As passionate as I am about supporting Help-A-Heart and raising awareness about congenital heart defects, I find myself rarely thinking about Kiran’s heart. He has been that stable since heart surgery in September 2016. We are so lucky for that.
And – I have to admit – I am overwhelmed thinking about all of the other diagnoses and daily cares he has going on. Right now, he seems to be getting in all four molars, so that has been a big focus. Did you know poops become more acidic when you are teething? Yeah, raw sore bum is another focus. And of course, our normal focuses of eating and mobility and gaining cognitive skills and figuring out how to communicate.
I don’t think about his heart.
This morning, I am. We have a dentist appointment at 8 am. Kiran will always have to take amoxicillin prior to any dental appointment – cleaning or work being done, doesn’t matter – because he is at increased risk to develop an infection that would affect his heart. Because of his heart defects.

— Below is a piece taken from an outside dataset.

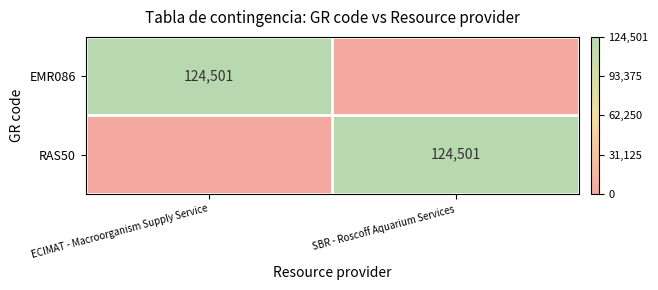

True or false: EMR086 has a value of 175018 at ECIMAT - Macroorganism Supply Service.

False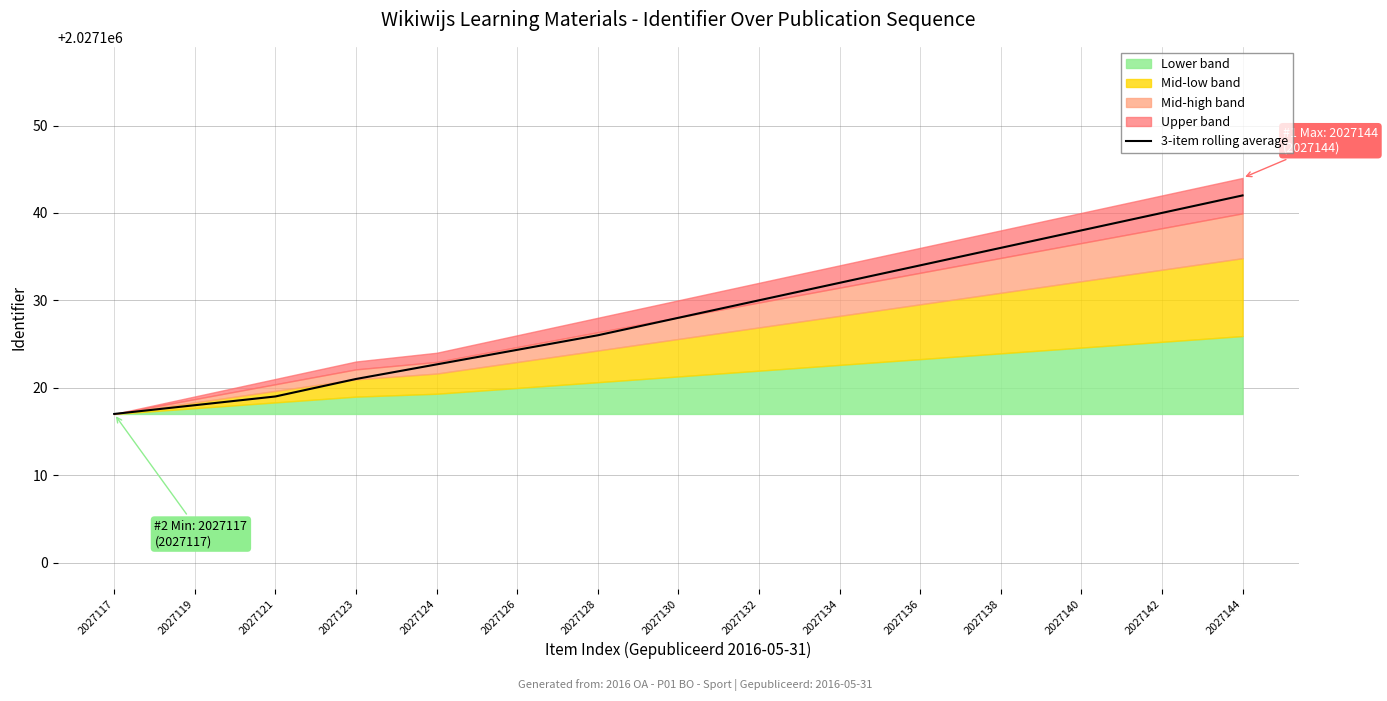

True or false: 3-item rolling average has a value of 525960.7 at 2027134.

False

Forever. This is why people talk about there being no cure for congenital heart defects. Not only will Kiran have to have other procedures done in his life for valve replacements, but he will also have to have lifelong monitoring and extra precautions like amoxicillin before the dentist.
Not a huge deal. So I put 10 ml of medicine through his g-tube a half hour before the dentist. But, in our life, it’s another thing to remember. Another extra step. He will always need this extra step.
And this morning, I remember his heart. And mostly, I am just thankful amoxicillin is our biggest concern regarding it right now.